| Quoted text |
Q. All right. You said you never bring your guns out unless you go to the gun range, right?
A. That's also correct.
Q. Okay. So the only time – – You have your guns in your house, and the only times you've ever brought them out is when you go to the gun range, practice shooting?
A. If I'm going out late hours I have my handgun on me, yes.
Q. Okay. Tell the jury about the time you pulled a gun on Deputy Joey Rees with the Sheriff's Office and was convicted of Interfering with a Police Investigation.
CROSS-EXAMINATION BY MR. NAPOLI:
Q. Tell the jury about the time you pulled the gun out that time.
Object. Move for mistrial and I'd ask to approach.

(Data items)
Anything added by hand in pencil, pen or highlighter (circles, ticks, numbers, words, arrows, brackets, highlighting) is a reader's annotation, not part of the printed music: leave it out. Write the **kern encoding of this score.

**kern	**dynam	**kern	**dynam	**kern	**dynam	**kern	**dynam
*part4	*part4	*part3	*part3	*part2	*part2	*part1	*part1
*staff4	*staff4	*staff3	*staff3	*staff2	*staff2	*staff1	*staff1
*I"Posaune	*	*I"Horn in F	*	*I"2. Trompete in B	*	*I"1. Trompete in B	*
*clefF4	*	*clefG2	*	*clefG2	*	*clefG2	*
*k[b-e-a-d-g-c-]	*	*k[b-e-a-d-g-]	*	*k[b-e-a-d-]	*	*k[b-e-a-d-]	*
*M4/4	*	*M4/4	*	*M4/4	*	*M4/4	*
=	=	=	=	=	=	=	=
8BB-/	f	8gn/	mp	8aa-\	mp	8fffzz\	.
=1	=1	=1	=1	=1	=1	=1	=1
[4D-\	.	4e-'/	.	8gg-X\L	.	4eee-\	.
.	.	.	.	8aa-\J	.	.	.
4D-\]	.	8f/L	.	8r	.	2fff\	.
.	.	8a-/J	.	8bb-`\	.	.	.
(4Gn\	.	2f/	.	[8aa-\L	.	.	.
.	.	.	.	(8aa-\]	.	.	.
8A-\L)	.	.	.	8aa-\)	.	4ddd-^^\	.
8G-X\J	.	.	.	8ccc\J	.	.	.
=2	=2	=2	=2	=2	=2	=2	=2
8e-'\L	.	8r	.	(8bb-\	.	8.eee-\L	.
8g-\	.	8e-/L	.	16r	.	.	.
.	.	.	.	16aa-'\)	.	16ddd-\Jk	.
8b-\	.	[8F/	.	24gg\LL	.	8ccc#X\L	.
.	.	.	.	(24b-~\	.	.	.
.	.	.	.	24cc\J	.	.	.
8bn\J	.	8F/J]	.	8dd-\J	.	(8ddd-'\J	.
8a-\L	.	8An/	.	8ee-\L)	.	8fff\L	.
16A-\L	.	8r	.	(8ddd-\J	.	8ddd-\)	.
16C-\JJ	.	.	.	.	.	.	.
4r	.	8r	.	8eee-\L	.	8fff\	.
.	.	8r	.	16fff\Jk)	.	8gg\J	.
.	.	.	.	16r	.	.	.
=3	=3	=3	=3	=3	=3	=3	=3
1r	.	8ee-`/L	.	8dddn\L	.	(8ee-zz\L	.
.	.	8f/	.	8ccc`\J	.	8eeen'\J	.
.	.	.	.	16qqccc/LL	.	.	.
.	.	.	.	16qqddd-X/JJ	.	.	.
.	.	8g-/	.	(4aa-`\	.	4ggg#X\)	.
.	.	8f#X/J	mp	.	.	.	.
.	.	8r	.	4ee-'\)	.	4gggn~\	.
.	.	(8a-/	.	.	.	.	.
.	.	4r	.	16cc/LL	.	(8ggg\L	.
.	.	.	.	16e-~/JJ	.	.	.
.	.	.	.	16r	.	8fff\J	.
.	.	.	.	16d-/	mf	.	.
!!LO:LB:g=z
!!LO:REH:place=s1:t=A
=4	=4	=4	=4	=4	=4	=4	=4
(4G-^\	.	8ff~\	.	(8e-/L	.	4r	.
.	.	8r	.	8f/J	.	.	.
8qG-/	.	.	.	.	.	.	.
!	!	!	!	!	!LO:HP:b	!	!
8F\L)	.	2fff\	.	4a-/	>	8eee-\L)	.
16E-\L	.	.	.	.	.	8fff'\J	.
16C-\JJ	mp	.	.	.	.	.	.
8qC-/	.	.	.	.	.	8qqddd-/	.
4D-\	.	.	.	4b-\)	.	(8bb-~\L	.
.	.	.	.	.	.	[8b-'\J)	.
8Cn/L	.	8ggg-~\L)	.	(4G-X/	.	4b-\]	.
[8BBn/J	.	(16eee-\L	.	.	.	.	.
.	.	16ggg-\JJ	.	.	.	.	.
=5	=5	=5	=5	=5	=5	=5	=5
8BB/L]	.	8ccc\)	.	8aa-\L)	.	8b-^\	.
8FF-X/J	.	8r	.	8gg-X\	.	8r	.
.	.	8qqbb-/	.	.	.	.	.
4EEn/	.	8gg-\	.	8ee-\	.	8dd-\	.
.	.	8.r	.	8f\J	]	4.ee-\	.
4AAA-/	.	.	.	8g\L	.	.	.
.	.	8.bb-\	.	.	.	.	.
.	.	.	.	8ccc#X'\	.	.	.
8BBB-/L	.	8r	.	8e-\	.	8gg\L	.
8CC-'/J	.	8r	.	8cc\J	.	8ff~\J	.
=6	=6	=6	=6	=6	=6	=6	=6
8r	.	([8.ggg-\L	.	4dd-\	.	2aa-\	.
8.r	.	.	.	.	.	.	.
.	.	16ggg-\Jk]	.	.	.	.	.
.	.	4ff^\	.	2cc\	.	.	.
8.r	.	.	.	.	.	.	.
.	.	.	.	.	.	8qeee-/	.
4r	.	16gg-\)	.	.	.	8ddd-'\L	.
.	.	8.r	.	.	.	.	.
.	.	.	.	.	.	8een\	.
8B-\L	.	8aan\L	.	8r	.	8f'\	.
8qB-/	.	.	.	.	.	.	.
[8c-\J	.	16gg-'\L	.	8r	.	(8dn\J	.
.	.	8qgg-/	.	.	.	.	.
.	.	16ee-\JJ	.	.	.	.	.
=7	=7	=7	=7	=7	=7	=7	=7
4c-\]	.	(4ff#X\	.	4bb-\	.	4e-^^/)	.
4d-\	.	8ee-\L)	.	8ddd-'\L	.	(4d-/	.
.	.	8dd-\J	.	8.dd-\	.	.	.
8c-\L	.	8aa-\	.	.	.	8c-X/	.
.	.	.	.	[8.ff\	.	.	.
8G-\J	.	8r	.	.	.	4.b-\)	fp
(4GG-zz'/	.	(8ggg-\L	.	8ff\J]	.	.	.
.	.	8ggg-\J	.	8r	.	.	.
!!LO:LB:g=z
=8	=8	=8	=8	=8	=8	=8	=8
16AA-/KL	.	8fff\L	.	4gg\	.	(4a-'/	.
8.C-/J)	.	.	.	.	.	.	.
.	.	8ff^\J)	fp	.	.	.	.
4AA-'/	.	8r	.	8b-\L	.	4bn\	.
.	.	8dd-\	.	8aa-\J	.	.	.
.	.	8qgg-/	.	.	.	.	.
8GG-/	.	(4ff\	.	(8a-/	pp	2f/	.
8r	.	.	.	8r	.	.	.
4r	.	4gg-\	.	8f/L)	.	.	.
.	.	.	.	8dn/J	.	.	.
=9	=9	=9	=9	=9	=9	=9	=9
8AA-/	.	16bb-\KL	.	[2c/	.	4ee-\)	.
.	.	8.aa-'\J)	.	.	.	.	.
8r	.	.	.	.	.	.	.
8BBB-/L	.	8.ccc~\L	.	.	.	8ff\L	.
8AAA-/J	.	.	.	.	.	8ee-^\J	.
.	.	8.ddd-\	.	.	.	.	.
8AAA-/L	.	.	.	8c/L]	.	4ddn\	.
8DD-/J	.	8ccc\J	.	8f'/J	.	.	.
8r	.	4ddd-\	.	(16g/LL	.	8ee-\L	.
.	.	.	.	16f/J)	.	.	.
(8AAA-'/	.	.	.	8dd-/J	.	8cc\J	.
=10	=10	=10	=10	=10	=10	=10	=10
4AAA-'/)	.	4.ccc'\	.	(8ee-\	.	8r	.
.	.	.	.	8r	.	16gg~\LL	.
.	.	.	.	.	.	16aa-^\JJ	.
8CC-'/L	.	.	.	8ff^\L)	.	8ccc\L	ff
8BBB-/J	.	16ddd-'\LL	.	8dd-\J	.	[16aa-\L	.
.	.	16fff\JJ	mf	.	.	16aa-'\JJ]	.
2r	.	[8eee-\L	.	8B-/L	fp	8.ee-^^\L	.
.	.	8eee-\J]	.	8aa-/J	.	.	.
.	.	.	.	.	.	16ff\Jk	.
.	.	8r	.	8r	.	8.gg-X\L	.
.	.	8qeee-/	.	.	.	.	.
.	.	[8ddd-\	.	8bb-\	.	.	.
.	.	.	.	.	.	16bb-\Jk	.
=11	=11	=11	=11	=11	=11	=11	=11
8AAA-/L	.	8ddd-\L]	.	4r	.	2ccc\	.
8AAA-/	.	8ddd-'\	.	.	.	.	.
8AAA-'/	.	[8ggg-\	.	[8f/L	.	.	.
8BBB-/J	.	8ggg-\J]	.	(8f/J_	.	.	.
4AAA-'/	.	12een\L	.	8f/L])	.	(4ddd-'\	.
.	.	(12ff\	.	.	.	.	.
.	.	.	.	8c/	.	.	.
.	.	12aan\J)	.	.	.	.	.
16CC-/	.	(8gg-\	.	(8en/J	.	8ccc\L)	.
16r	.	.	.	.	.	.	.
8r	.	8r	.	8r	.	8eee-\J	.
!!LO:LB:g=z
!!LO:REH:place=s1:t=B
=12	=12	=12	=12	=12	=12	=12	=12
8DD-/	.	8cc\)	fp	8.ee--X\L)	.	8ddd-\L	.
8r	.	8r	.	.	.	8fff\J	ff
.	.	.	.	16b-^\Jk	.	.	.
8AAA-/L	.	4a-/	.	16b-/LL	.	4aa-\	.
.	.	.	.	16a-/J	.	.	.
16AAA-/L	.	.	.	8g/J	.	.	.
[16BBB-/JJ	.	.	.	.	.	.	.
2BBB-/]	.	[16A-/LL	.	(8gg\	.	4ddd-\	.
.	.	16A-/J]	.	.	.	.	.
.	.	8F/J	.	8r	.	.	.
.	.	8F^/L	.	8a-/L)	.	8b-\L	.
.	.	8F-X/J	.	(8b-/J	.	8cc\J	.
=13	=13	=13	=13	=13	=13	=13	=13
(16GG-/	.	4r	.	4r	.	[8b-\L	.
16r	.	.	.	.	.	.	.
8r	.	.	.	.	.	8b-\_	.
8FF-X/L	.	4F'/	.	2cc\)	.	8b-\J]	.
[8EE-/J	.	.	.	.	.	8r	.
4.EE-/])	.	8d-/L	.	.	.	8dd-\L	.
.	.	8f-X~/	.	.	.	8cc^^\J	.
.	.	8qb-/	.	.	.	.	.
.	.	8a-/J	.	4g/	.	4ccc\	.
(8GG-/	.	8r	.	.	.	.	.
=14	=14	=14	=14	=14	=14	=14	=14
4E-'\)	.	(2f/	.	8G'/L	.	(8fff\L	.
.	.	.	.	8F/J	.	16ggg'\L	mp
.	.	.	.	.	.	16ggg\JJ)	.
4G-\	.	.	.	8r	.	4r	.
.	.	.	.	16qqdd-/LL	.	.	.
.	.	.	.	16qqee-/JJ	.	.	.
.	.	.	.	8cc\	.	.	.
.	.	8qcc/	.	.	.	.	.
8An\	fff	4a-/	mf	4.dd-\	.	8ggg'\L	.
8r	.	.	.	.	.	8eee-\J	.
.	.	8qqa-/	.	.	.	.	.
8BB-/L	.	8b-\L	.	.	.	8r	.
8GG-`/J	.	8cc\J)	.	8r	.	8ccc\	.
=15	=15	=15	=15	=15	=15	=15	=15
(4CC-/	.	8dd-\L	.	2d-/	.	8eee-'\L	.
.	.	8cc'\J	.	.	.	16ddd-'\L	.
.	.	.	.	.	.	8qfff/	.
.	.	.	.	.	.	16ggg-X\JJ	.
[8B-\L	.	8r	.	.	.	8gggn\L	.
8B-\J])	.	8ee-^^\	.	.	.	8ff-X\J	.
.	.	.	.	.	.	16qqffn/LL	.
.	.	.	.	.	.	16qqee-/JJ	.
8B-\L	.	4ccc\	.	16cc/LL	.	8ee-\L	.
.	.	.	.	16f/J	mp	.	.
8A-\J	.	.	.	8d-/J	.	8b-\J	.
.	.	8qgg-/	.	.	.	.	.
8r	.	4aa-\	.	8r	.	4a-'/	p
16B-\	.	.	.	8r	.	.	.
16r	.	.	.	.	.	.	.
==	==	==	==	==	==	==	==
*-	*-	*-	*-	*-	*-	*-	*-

| The tasks |
1 – Translate this sentence from the transcript into Spanish: "If I'm going out late hours I have my handgun on me, yes."
2 – According to the transcript, who conducts the cross-examination?
3 – Do these statements agree with the transcript? Answer yes or no for each and quote the deciding words.
(a) The witness agrees that the guns never come out except for trips to the gun range.
(b) The witness says a handgun is carried when going out late hours.
(c) After the objection, the speaker moves for a recess.

| Full answers |
1 – Si salgo a altas horas, llevo mi pistola conmigo, sí.

2 – Mr. Napoli.

3 –
(a) Yes: "That's also correct."
(b) Yes: "If I'm going out late hours I have my handgun on me, yes."
(c) No: "Move for mistrial and I'd ask to approach."